I used to rule the world
Seas would rise when I gave the word
Now in the morning I sleep alone
Sweep the streets I used to own

I used to roll the dice
Feel the fear in my enemy's eyes
Listen as the crowd would sing
"Now the old king is dead! Long live the king!"

One minute I held the key
Next the walls were closed on me
And I discovered that my castles stand
Upon pillars of salt and pillars of sand

I hear Jerusalem bells are ringing
Roman Cavalry choirs are singing
Be my mirror, my sword and shield
My missionaries in a foreign field

For some reason I can't explain
Once you go there was never
Never an honest word
And that was when I ruled the world

It was the wicked and wild wind
Blew down the doors to let me in
Shattered windows and the sound of drums
People couldn't believe what I'd become

Revolutionaries wait
For my head on a silver plate
Just a puppet on a lonely string
Oh who would ever want to be king?

I hear Jerusalem bells are ringing
Roman Cavalry choirs are singing
Be my mirror, my sword and shield
My missionaries in a foreign field

For some reason I can't explain
I know Saint Peter won't call my name
Never an honest word
But that was when I ruled the world

(Again: I don't own any music/ videos etc. All linked to Youtube and artists accredited)
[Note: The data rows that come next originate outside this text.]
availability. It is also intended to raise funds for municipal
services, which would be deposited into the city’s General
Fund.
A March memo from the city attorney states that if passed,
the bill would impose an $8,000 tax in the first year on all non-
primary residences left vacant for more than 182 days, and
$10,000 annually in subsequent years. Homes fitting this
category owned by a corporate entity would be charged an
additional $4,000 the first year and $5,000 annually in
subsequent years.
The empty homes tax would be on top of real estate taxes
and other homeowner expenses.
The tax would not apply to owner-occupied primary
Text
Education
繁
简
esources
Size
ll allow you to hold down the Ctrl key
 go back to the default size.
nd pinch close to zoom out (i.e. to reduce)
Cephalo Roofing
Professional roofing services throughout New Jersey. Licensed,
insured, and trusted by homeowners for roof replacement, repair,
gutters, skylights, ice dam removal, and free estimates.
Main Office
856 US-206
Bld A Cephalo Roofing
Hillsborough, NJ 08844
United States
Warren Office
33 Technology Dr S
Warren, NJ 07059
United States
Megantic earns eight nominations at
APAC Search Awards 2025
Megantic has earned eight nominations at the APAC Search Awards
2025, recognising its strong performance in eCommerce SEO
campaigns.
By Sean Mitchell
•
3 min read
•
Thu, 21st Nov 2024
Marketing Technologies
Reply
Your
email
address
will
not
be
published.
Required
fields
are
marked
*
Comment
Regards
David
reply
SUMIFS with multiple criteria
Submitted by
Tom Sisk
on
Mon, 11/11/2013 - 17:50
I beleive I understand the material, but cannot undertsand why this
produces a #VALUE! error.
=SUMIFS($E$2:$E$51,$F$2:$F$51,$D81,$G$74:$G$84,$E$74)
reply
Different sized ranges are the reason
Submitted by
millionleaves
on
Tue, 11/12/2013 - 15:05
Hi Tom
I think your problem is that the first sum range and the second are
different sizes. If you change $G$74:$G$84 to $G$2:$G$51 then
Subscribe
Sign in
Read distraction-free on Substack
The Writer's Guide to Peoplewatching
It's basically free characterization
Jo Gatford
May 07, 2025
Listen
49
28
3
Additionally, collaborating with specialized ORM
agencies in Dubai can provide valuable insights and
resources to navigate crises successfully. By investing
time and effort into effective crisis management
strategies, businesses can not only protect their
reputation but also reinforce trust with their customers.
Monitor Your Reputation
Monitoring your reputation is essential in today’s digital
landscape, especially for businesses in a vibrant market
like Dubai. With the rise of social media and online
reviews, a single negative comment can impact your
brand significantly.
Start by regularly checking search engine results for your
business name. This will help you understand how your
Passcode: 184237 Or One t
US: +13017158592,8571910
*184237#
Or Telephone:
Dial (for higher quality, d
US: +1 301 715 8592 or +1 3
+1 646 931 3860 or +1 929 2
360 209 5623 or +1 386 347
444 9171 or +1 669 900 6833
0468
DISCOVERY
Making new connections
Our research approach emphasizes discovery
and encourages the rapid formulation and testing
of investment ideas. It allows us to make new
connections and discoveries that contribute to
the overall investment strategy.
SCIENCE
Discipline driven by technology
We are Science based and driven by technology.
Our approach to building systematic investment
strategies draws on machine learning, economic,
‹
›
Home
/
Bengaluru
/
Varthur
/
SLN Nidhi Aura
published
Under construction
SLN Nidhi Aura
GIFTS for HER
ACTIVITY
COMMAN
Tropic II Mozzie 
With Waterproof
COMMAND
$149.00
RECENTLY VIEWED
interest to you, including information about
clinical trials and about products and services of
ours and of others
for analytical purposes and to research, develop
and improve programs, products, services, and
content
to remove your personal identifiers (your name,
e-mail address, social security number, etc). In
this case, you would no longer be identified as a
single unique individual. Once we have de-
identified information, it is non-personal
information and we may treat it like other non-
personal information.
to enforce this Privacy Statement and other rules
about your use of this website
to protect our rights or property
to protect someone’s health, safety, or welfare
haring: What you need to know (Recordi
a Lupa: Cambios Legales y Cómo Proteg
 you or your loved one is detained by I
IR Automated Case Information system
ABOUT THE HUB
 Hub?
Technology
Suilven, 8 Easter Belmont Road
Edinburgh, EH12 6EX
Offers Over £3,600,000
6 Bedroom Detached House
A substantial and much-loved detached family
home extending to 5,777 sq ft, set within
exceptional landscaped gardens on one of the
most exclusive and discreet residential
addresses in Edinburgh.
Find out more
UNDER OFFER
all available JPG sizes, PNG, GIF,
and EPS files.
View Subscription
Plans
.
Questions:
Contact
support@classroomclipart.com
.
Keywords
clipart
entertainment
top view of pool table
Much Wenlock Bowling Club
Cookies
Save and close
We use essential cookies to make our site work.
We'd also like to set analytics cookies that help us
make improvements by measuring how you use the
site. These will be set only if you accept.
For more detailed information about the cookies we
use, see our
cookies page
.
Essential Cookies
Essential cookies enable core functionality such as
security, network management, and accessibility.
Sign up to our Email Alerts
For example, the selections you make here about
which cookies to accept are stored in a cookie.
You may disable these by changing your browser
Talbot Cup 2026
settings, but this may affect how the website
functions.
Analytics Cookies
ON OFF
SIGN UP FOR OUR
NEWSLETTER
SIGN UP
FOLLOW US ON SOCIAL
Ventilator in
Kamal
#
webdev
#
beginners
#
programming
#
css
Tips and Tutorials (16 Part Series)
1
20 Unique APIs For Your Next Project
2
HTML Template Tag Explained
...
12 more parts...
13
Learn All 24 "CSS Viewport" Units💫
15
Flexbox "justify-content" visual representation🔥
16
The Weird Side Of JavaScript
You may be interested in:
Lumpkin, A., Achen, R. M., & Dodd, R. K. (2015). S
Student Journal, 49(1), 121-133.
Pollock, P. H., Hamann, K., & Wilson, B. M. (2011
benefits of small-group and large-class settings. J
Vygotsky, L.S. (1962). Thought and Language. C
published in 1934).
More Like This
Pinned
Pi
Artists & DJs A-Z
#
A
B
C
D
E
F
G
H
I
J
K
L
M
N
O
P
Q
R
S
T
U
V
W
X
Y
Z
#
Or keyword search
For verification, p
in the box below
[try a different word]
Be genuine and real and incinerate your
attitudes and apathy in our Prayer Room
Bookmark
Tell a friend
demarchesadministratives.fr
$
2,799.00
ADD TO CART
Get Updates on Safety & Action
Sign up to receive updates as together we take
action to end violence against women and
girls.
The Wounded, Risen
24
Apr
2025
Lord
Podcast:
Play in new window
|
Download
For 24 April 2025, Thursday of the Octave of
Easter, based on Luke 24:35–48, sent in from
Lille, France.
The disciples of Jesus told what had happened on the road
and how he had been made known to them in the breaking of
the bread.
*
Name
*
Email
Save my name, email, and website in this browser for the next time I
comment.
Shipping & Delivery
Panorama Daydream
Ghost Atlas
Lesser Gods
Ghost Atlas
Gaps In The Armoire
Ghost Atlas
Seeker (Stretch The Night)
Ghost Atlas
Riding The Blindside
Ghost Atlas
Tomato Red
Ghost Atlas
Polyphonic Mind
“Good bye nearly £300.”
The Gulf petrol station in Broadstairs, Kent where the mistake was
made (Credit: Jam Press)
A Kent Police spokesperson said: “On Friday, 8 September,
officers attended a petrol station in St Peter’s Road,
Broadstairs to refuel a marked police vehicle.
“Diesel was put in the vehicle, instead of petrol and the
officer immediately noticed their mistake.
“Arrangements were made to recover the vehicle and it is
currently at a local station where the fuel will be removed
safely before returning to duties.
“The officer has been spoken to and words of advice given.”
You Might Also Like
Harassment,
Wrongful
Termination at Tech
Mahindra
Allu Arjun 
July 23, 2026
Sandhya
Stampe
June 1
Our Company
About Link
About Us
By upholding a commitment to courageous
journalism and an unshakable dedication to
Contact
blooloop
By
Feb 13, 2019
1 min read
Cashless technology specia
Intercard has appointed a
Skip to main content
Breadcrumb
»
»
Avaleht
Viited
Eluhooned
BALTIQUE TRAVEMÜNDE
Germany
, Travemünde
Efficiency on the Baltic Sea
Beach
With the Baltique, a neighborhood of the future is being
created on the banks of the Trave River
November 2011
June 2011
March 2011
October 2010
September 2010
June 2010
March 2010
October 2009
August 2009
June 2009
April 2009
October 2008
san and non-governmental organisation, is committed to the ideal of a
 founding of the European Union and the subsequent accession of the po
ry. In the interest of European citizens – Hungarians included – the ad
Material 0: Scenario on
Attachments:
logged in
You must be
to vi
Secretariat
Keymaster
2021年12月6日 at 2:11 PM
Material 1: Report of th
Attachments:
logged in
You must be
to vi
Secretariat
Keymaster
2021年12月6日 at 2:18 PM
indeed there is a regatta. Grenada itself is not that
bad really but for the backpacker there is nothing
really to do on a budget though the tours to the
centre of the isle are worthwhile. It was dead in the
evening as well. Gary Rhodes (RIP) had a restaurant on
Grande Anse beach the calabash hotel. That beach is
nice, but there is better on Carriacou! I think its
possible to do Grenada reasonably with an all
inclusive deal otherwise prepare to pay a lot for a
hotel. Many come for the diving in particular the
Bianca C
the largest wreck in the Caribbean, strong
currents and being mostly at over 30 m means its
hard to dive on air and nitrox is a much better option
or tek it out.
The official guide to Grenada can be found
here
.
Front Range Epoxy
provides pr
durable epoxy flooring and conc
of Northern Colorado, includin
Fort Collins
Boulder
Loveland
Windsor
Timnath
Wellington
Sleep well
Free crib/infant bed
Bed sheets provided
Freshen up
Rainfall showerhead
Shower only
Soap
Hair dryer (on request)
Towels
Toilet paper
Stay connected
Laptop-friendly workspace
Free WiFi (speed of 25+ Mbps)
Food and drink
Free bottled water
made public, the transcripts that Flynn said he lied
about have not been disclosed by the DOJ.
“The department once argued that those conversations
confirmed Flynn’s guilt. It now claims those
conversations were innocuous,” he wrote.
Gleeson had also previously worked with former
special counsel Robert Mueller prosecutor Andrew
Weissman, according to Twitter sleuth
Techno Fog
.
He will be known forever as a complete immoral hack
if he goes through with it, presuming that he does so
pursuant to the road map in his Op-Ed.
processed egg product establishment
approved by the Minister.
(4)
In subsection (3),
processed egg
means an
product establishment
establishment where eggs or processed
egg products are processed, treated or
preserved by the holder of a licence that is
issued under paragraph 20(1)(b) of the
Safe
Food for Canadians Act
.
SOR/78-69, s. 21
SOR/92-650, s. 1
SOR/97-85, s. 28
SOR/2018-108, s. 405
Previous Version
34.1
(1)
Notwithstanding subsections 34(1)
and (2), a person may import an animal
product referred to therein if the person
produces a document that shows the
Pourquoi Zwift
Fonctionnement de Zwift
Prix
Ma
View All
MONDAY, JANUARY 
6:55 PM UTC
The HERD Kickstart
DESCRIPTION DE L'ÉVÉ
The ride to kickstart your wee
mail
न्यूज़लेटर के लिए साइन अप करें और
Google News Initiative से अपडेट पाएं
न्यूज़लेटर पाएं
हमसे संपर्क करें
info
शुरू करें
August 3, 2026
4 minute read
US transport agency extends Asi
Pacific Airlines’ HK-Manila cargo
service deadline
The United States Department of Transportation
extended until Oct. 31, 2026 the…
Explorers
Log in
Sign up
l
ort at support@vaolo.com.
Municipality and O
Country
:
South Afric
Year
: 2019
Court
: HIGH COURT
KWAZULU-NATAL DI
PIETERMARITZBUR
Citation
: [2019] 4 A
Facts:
I also think the song is about the futility of life and how everything can change in an instant and nothing is ever guaranteed, no matter what plans we make.  Sometimes that sounds a bit miserable, but sometimes it gives me great comfort - it always just makes me feel like no-one has control, everything is just hurtling through space and randomness, and we are all just along for the ride.... so we might as well do our best to enjoy it when we can.

And the day came when the risk to remain tight in a bud was more painful than the risk it took to blossom.